A young Aik Mong in action.

“Malaysian badminton is down today but not out. There are lots of potential players and it’s for them to find their path to greatness. I feel that maybe it’s time for me to make some contributions and assist those who are considering making badminton a career.”

“Badminton was just a game to play and to excel in. To represent the country and to become one of the greats was all that mattered. Today is totally different. Parents need to realise that it is also a career path and if you are good, then it can be a lucrative path.”

“Education is still important because professional badminton is a thinking game. You have to be a thinking player – crafty, analytic, strategic and wise – or else you would have to depend on a coach telling you what to do all the time. My first advice to all – education is important.”

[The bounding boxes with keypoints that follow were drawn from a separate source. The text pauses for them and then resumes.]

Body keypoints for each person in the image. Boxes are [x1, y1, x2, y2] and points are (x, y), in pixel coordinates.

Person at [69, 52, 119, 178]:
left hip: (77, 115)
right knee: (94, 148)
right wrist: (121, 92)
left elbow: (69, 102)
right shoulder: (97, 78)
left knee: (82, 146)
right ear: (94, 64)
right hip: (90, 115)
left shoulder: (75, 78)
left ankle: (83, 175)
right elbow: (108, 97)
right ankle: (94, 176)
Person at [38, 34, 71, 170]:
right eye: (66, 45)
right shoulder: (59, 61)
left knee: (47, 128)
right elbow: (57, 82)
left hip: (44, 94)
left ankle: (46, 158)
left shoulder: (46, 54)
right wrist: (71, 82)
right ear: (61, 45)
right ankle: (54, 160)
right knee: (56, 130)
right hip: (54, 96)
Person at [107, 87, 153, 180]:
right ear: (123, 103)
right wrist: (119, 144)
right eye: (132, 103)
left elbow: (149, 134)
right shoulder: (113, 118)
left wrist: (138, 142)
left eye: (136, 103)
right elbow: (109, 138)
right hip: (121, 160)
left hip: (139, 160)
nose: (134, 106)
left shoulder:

After chairing a two-hour meeting with national coaches in August 2013 following a directive by then BAM president Tengku Tan Sri Mahaleel Tengku Ariff

“The president has asked me for my help and I’m merely responding. I’ll compile all the feedback from the coaches and pass them to the president. That’s it.”

When asked what Malaysian badminton needed the most

“It has to be better management of coaches and players.”

On quitting as BAM’s Talent Management Group director after just 18 days on the job in September 2013

“I was called by (then) BAM president Tengku Tan Sri Mahaleel Tengku Ariff to assist him in implementing changes and plans to revive Malaysia’s badminton. As all these changes and plans have now been reverted to the original structure, my involvement is no longer necessary.”

“Tengku Mahaleel knows about my decision to quit. That is all that I can say for now.”

On scoring system of today

“The scoring system is made for television. It is more important not to be impatient to score a point …This is because when you hurry your kill, you will tend to make more mistakes.”

“Now a 52-shot rally victory scores only one point while when you make a hurried mistake, you equally give one point. That’s stupid isn’t it?”